What does a “modular” smartphone even mean? Google thinks its breaking apart almost every component of a phone, like Project Ara. LG’s newest G5 smartphone has a removable bottom so you can stick in a camera grip or bigger battery. Today, at Lenovo Tech World in San Francisco, we saw what Motorola thinks what “modular” can be.
With ditching the ‘X’ moniker and going with the ‘Z,” Motorola’s new name comes with new ideas. Like last year, Motorola’s launching with two phones—at 5.5-inches—and its flashiest feature is its full embrace of modular phones, or what it calls MotoMods. Unlike Google and LG, Motorola is adding on new hardware capabilities with its removable panel and connector pins on the back. This includes stuff like JBL stereo speakers, an extra battery pack for an extra 22 hours of battery life, a 70-inch projector (Lenovo loves projectors), and a bunch of different styled panels. MotoMods also has a developer program to make even more hardware for the new phone.
Other than this radical reimagining of a Motorola phone, the Moto Z also finally comes with a fingerprint censor, a hardware feature that Motorola’s stubbornly left off its phones for years. But this front-facing button sacrifices some of Motorola’s most notable features, which is incredibly thin front bezels and dual front-firing speakers. Whether these sacrifices are justified, we won’t know for sure until we try it our for ourselves.
As the name suggests, the Moto Z Force additionally has a shatterproof display just like last year’s Moto X Force.

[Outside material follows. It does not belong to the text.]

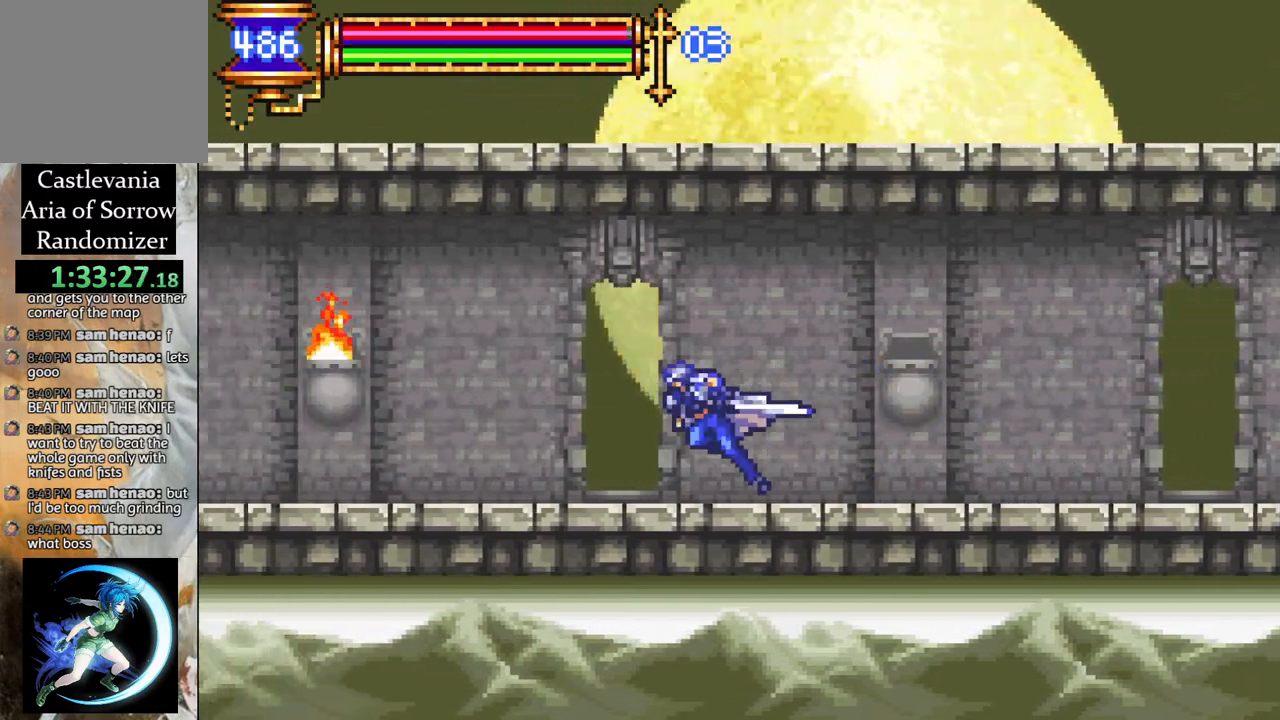
{"buttons": ["R1", "DPAD_LEFT"], "left_stick": "center", "right_stick": "center", "events": [[150, "CROSS", "down"], [267, "CROSS", "up"]]}
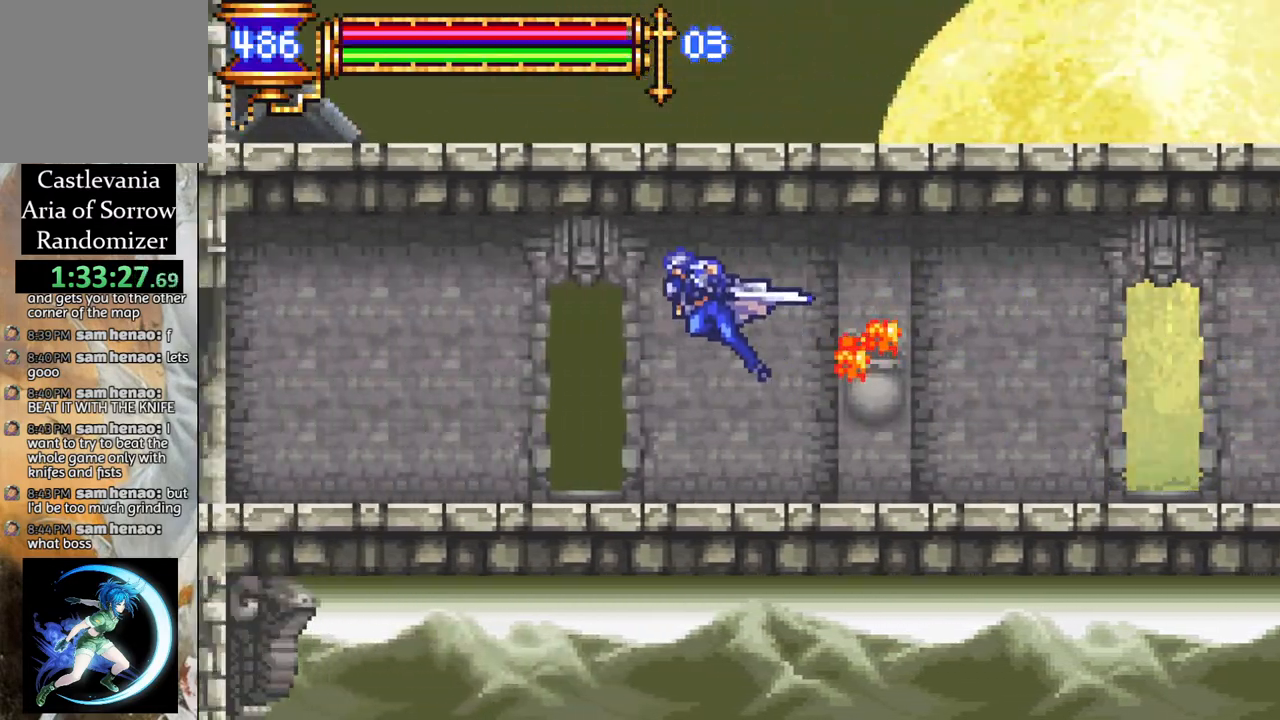
{"buttons": ["R1", "DPAD_LEFT"], "left_stick": "center", "right_stick": "center", "events": [[350, "DPAD_LEFT", "up"], [483, "DPAD_LEFT", "down"]]}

When it comes to the rest of the phone, things are pretty typical—except for one controversial feature, or rather, lack thereof. It won’t have a 3.5mm headphone jack, which allows the phone to be incredibly thin at 5.19mm, but could piss off people who hate dongles. The normal Z only has a concerningly small 2,600 mAh. There’s also a 12mp shooter with an impressive f/1.8 aperture lens, meaning the phone should be decent in lowlight.
You’ll likely need to fish a USB Type-C converter to whatever headset you have. The Z Force is a bit thicker at 6.9mm and comes with a bigger non-removable battery at a beefy 3,500 mAh. It also has a better camera at 21 megapixels, meaning this is clear phone for power users.
Both phones run on the latest Snapdragon 820 processor and 4GB or RAM.
The Moto Z and Z Force is yet another example of phone makers looking for innovation outside of the smartphone itself. It’s no secret that smartphones sales have cooled worldwide, as huge markets like China and India are slowly saturated with smartphones and people in the west are holding onto their phones for longer. The push for mobile VR and modular phones are attempts to keep up with the crushing pace of phone innovation, yet neither have definitively proved that they are innovations that people even want. With the modular Z and Z Force, Motorola certainly hopes so.
The Moto Z Droid and Moto Z Force Droid will be available this summer in the US, with an unlocked version of the phone coming in the Autumn. We don't have word on a UK release just yet.